Quoted passage:
● ● ● ● ●
The De-commissioned Army
Carlisle rs21 •Carlisle rs21 put forward a revolutionary perspective on the Corbyn victory
Jeremy Corbyn’s victory is a milestone in the fight for a better society. It was a day when people who had been silenced by austerity found their voice and bellowed. We witnessed the death and burial of the Blair project. We got the conclusion to the Iraq War that Chilcott is refusing to give.
We are entering into a new period. Never since the war has the gap between the rich and the rest of society found such expression in the political mainstream.
So how should revolutionaries respond, and should we take a stand on joining the Labour Party?
There are many reasons for joining. Corbyn has woken up a de-commissioned army of people who are sick and tired of the way things are. People who live in all parts of the country, belong to all age groups and bring together unemployed people, public sector workers and people across all walks of life – in other words the 21st century working class.
These are the 50,000 who have joined since Corbyn’s election, and are the strongest reason to join.
Another reason to join is to defend Corbyn against the apparatchiks who make up the bulk of the party’s machinery. Corbyn has called for a new way to make policy from the bottom up, and we welcome this.
A final reason is based on the argument that ‘you have to be in it to win it’, and that if we stay outside our influence will decline.
It is clear that a lot of people are being persuaded that a reformed Labour Party would have the capability to transform capitalism. With John McDonnell as shadow chancellor we shall see these arguments develop.
For us, the lines of debate will need to centre on where the power in society really lies, and whether parliament provides the lever that is needed to transform capitalism.
We will also need to debate the nature of capitalism, and why it is a system that creates crises. We need to be clear that bankruptcies, mass unemployment, deskilling and zero hours contracts are not just a result of Tory policy, but of the way capitalism operates.
A left wing government would have to come to terms with the question of how to stop multi-nationals pulling their investment, how to deal with sanctions imposed by hostile governments, how to repulse the attacks of financial markets who will seek to drive us into the hands of the IMF – and break the spirit of the government as they did with Syriza.
Looking at examples of radicalisation over the past century, we can see two things happening. While the majority of people turn to parliamentary reformist parties like Labour, a smaller but growing group turns to revolutionary politics. Both grow together as the working class gains consciousness and confidence.
The Russian Revolution was a product of the crisis of the First World War. Across Europe new Communist Parties were formed, while the Trade Unions grew and parties like the Labour Party and the Social Democrats in Germany were elected for the first time into government. In 1945 when the Labour Party won a landslide and formed the most radical government in the past century, the Communist Party had 45,000 members – the largest in its history. In the late 60s and 70s working class militancy brought down a Tory government for the first time ever, and revolutionaries found an audience on the shop floors for their ideas.
History demonstrates that there is a space to the left of reformism, which flourishes when radical reform seems possible. This is the kind of space to Corbyn’s left that he will need, and the freer that space is, the better for the movement.
If all of us to the left of Corbyn joined the Labour Party what would we do? What would be our gameplan?
Do we have the strength in Carlisle to take on all the right-wing councillors and fight the faction fights? Would we have the stamina to orient ourselves on the migrant crisis, the People’s Assembly, and to campaign against fracking, Trident and the TTIP? Would we have time to build networks with the radical independence movement in Scotland?
There may come a point of maximum crisis in which joining Labour is vital, but that would be in circumstances where the Labour Party formally splits and a new left wing party arises.
● ● ● ● ●
The task: Repeat the passage of the article on the Corbyn victory between "Do we have the" and "movement in Scotland?", inclusive. Nothing in the listing is required here.

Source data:
● ● ● ● ●
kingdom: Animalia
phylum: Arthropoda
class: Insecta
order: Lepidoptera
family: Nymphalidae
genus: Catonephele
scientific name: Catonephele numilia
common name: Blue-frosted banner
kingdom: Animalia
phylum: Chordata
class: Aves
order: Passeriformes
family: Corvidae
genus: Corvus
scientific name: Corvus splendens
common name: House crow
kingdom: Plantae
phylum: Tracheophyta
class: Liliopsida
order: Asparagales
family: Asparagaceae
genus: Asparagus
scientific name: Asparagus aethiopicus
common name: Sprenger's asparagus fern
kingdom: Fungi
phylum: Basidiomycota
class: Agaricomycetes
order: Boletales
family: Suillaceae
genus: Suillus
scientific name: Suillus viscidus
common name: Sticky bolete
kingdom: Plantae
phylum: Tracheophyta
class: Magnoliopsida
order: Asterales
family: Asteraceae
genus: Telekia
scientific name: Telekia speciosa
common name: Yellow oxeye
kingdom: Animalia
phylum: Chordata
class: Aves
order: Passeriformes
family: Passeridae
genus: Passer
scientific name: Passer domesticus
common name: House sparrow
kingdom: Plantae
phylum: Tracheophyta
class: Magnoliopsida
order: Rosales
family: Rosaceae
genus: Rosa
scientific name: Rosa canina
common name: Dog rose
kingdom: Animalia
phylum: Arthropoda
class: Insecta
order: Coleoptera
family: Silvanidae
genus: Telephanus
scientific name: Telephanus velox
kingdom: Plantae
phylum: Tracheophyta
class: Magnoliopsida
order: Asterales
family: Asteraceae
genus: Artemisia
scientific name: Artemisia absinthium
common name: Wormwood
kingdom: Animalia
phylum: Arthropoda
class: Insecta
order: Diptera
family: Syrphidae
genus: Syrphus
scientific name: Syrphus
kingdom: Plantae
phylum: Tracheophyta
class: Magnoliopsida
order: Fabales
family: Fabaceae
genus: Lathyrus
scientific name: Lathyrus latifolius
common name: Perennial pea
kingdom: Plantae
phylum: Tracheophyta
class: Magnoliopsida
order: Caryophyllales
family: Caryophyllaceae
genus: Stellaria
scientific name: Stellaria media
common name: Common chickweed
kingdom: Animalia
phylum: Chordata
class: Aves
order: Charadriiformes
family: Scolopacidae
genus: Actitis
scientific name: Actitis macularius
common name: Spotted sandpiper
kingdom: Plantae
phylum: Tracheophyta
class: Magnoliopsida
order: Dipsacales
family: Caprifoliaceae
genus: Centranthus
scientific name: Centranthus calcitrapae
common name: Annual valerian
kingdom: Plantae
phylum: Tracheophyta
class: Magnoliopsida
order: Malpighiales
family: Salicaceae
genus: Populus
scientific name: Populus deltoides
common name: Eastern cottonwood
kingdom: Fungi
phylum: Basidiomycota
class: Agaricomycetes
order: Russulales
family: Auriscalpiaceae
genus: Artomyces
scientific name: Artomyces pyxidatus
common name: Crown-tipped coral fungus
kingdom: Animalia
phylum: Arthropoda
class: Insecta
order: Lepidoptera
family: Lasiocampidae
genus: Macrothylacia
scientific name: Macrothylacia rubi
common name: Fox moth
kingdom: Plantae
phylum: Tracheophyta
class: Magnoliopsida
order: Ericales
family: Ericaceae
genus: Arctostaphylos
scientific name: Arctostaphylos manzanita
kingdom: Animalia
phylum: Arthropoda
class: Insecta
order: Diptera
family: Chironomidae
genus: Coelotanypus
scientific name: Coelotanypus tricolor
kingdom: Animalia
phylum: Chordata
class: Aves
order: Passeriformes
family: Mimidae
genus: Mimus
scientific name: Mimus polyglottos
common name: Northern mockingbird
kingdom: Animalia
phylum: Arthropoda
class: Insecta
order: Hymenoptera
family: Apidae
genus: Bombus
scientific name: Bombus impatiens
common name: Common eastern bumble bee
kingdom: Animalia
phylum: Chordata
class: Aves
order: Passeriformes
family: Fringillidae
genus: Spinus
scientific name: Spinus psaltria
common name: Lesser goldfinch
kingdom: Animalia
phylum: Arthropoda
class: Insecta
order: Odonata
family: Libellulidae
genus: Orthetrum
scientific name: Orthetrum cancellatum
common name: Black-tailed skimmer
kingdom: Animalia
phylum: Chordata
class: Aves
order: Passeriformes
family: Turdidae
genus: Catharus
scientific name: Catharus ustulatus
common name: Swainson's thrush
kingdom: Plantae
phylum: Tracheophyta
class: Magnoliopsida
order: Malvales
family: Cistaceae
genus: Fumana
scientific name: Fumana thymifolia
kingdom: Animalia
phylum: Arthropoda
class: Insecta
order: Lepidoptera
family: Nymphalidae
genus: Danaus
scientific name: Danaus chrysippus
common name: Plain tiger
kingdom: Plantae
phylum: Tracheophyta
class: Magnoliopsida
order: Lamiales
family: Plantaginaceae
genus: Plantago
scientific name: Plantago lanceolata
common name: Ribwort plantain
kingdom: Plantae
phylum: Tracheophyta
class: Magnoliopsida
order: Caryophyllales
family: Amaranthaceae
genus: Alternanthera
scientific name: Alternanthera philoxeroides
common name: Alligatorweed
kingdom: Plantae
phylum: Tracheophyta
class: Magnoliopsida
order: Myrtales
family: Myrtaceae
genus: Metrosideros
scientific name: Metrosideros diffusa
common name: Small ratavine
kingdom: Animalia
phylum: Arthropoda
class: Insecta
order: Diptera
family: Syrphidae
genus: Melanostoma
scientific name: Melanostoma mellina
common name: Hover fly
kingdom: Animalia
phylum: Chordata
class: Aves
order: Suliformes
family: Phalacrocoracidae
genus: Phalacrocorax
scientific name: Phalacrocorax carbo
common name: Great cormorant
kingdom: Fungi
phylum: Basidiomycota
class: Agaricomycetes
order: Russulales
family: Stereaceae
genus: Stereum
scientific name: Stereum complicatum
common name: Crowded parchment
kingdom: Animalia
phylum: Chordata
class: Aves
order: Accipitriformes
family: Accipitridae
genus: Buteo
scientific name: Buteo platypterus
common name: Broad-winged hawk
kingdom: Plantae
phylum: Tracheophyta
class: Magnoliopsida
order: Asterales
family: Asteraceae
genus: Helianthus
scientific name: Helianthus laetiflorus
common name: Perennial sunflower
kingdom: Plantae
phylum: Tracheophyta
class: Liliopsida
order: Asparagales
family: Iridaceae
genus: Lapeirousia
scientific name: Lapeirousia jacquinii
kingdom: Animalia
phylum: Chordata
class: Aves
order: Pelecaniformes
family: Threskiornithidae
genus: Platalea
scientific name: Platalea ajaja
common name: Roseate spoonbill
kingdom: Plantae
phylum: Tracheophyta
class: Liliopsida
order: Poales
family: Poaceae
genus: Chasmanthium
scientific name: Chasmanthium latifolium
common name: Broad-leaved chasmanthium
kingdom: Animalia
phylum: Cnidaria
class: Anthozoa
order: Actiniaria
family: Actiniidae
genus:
● ● ● ● ●
Answer for the task:
Do we have the strength in Carlisle to take on all the right-wing councillors and fight the faction fights? Would we have the stamina to orient ourselves on the migrant crisis, the People’s Assembly, and to campaign against fracking, Trident and the TTIP? Would we have time to build networks with the radical independence movement in Scotland?